Furstenau neglected to mention importance of rail
Re: Vision for public transportation on Vancouver Island
I was surprised at the column by my former CVRD board colleague, Cowichan Valley MLA, and Green Party leader, Sonia Furstenau, regarding her vision for public transportation on Vancouver Island. Having chaired the CVRD Transit Committee for two years, I know getting people out of their cars requires far more than a few buses, for a few commuters, with lower fares. For those able to amortize a current Cowichan commuter bus monthly pass over 20 commutes, a one-way fare works out to $5.10, a savings of nearly 50 per cent over the $10 cash fare.
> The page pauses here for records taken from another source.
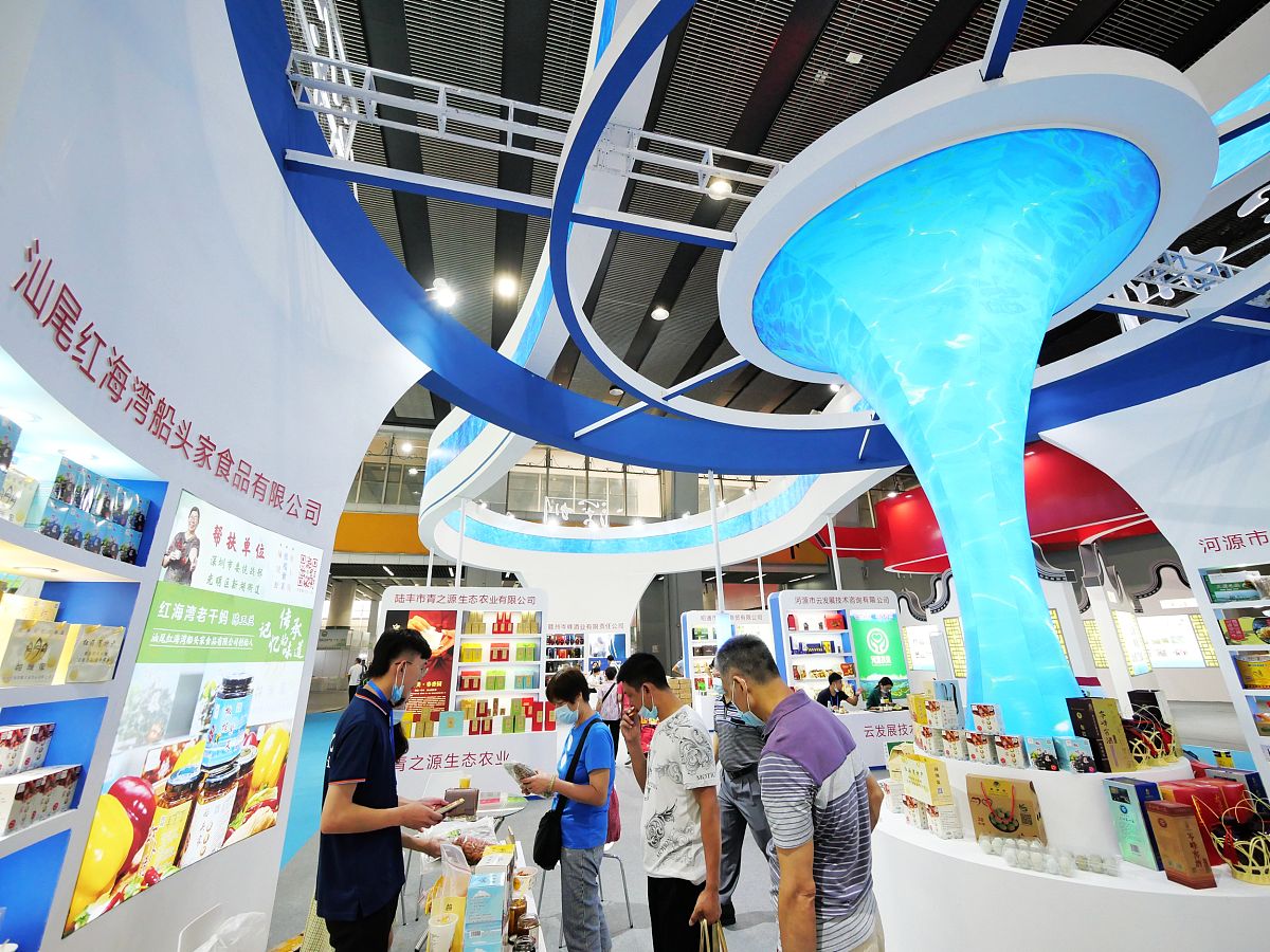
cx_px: 635
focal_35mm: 14
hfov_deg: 102.1
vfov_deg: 85.7
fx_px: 514
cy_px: 476
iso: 1600
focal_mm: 7
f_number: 4
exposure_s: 1/160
Relying on a single highway to meet the needs of the island for the movement of people and goods has been ineffective for many years.
Vancouver Island needs a comprehensive transportation strategy, one that would integrate ferries, buses, trails, and trains. A vision I could support maximizes the efficiencies of all available modes in an integrated transportation network based around a modern rail system. Now that would remove many cars, trucks, and buses from our lone, crowded highway. The benefits of rail are well documented, including significant greenhouse gas emissions reductions. The Island Corridor Foundation has been engaged in a conversation with the federal and provincial governments about a significant investment in rail, and the court-imposed deadline on the future of the rail corridor is only weeks away.
B.C.’s 2021 South Island Transportation Strategy estimates typical driving times of 87-144 minutes from Mill Bay to Victoria by 2038. The train service proposed in the ICF’s business case would see at least five round trips, taking 90 minutes, from Duncan to Victoria, and about 65 minutes from Shawnigan Lake, similar to what the Cowichan commuter bus takes today. The train is very resilient to weather and wouldn’t take any longer in 2038, how about buses?